Blow the wind southerly

I hate the cold.  It HURTS.  I love heat.  The hotter the better.  My ideal climate is somewhere like the Sahara desert.  Boiling.  I want to crack an egg on the pavement and watch it fry.  I want all windows open all day and all night with a giant fan whooshing from the ceiling.  I want sweat to be pouring off me in cataracts.  I want to be able to remove the six layers of clothing I wear most of the year to fend off a hypothermic coma. I want to be able to switch off the central heating so the gas bill doesn’t bankrupt us.  I want it to be so hot the Bay evaporates and Carwyn Jones spontaneously combusts.

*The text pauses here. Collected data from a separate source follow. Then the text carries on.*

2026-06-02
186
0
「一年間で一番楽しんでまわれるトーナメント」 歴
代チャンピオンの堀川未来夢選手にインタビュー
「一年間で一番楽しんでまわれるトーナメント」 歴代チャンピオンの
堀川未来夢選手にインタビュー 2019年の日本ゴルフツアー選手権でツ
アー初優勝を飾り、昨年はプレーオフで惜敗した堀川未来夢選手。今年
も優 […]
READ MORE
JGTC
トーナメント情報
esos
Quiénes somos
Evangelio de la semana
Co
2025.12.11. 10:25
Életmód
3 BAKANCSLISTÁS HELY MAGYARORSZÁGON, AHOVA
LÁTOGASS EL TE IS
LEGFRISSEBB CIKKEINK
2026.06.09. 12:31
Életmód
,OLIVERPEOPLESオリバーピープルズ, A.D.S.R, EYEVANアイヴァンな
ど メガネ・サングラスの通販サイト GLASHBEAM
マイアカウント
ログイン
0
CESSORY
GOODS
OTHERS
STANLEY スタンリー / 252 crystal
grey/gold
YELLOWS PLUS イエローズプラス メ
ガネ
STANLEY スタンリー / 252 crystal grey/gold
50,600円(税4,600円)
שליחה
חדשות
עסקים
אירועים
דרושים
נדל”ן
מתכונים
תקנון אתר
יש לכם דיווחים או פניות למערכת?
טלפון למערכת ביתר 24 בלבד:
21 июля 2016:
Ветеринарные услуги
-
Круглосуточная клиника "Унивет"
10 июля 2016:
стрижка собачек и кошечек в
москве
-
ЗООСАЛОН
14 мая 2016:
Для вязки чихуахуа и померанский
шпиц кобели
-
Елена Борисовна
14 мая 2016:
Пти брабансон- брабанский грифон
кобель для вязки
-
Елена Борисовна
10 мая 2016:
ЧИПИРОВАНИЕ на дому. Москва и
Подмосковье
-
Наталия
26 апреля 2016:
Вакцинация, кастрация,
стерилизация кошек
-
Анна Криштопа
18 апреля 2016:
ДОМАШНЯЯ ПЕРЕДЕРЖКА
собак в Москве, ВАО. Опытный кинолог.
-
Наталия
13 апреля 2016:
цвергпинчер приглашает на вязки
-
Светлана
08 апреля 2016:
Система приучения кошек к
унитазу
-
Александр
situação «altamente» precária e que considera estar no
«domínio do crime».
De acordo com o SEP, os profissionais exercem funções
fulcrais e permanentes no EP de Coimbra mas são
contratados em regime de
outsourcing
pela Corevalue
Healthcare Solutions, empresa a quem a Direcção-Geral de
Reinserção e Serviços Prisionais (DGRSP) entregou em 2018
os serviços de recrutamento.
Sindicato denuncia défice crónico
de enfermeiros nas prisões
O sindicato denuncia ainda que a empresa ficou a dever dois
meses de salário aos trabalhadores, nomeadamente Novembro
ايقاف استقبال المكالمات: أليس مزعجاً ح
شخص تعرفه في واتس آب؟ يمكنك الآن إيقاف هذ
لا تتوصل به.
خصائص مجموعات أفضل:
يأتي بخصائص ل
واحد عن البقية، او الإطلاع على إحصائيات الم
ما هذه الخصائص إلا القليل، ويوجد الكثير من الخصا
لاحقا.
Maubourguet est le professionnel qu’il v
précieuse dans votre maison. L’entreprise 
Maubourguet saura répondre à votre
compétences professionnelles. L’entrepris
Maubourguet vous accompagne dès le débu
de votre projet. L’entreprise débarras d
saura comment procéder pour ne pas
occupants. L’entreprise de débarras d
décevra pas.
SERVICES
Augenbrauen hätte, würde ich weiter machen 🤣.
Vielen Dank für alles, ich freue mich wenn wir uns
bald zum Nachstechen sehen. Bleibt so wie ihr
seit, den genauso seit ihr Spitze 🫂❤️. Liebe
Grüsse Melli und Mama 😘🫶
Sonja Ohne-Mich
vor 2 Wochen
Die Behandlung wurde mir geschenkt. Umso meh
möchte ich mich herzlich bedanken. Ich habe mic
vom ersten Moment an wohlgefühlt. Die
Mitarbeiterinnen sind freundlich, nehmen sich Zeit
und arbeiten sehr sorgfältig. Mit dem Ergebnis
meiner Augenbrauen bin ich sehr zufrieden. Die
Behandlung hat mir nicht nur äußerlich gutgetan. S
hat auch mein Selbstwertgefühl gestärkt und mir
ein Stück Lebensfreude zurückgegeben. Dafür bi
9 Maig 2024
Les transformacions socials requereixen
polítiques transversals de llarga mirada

Preferably while he’s standing at his First Minister’s rostrum giving the UK government his usual hard-hitting message: “You are being so horrible to Wales – do continue.”

Cardiff is on the same latitude (51°N) as freezing Newfoundland and Kamchatka.  We only have a reasonably temperate climate thanks to the Gulf Stream and the Jet Stream bringing comparatively warm currents of water and air from the west. Without those benign influences Cardiff would have the average temperatures of Ottawa and would thus, for me at least, be uninhabitable.  This diabolical, never-ending Winter, coming after last year’s non-existent Summer, is testing my Cardiff credentials to breaking point.

Every morning when I wake I look out of the window at the chimneys of the Celsa Works to see which way the CO2’s blowing.  Day after day, month after month, the air flow is from the east, the north or, worst of all, the dreaded north-east – meaning the plume drifts off towards Devon. I need it to be coming my way, because that would mean the air is coming from the south or the west. Sod the particulates; I’d happily take lungfuls of ’em just to feel warm. Oh for the balmy zephyrs, sweet breath and sensuous massage of a gigantic high pressure system over the Azores!

Man-made climate change is a scientific fact, disputed only by the petrochemical industry, Nigel Lawson, Sarah Palin and my father. Australia burns, America parches, Asia floods, Africa starves, Pacific islands drown, ice-caps dissolve, glaciers retreat, storms get more extreme…and world governments do nothing. Wales, without a voice in global affairs, is a powerless onlooker. And, typical of Welsh luck, we won’t even get the short-term bonus of higher temperatures. The Atlantic currents are switching off and our prevailing weather increasingly comes from Siberia. Here it will be global cooling. Much more of this and I’m off to Timbuktu – if Mali will have me.